AUFGABENSTELLUNG:
a) Wie formuliert moe seine Aussage in der Forumsdiskussion über Shellzugang auf Servern zuletzt um?
b) Greif die Forumsdiskussion über Shellzugang auf Servern nach ihrem letzten Satz auf und schreib sie weiter.

DOKUMENTTEXT:

Standardmässig ist es nicht aktiviert. Ich würds auch auf Servern nicht aktivieren, da so ein Benutzer schnell rausfinden kann welche evtl. unsicheren Optionen gesetzt sind.

Gruss Maurice

----------

## makenoob

 *moe wrote:*   

> Standardmässig ist es nicht aktiviert. Ich würds auch auf Servern nicht aktivieren, da so ein Benutzer schnell rausfinden kann welche evtl. unsicheren Optionen gesetzt sind.
> 
> Gruss Maurice

 

ui, du gibst usern shellaccess ohne chroot?

----------

## smg

 *makenoob wrote:*   

>  *moe wrote:*   Standardmässig ist es nicht aktiviert. Ich würds auch auf Servern nicht aktivieren, da so ein Benutzer schnell rausfinden kann welche evtl. unsicheren Optionen gesetzt sind.
> 
> Gruss Maurice 
> 
> ui, du gibst usern shellaccess ohne chroot?

 

hehe, das ist böse, *g*

----------

## moe

 *makenoob wrote:*   

> ui, du gibst usern shellaccess ohne chroot?

 

Irgendwie wusste ich, dass das die Diskussion irgendwie in so eine Richtung führt.  :Wink: 

Ich formulier es mal um: "Es kann u.U. ein Sicherheitsrisiko sein"

BEREITGESTELLTE EINTRÄGE:
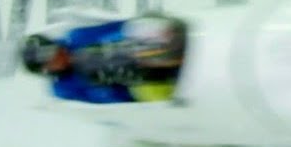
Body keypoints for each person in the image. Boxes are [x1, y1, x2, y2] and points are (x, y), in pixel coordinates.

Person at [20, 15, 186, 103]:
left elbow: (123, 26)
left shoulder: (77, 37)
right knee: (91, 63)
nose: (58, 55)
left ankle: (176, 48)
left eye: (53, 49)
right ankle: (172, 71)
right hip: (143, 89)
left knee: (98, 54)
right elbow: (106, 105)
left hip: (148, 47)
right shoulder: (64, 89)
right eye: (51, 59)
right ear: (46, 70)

ANTWORTEN:
a) „Es kann u.U. ein Sicherheitsrisiko sein“

b)
----------

## Klaus Meier

Nur so ein Tip, ich installiere den Kernel immer mit make install, da wird die config-Datei auch mit nach /boot kopiert. Hilft zwar nicht, wenn sie weg ist, aber so als Vorsorge fürs nächste Mal.

Ansonsten ist mir die .config auch schon ein paarmal abhanden gekommen und ich hab mich immer gefragt, warum.

----------

## mv

 *moe wrote:*   

> Standardmässig ist es nicht aktiviert. Ich würds auch auf Servern nicht aktivieren, da so ein Benutzer schnell rausfinden kann welche evtl. unsicheren Optionen gesetzt sind.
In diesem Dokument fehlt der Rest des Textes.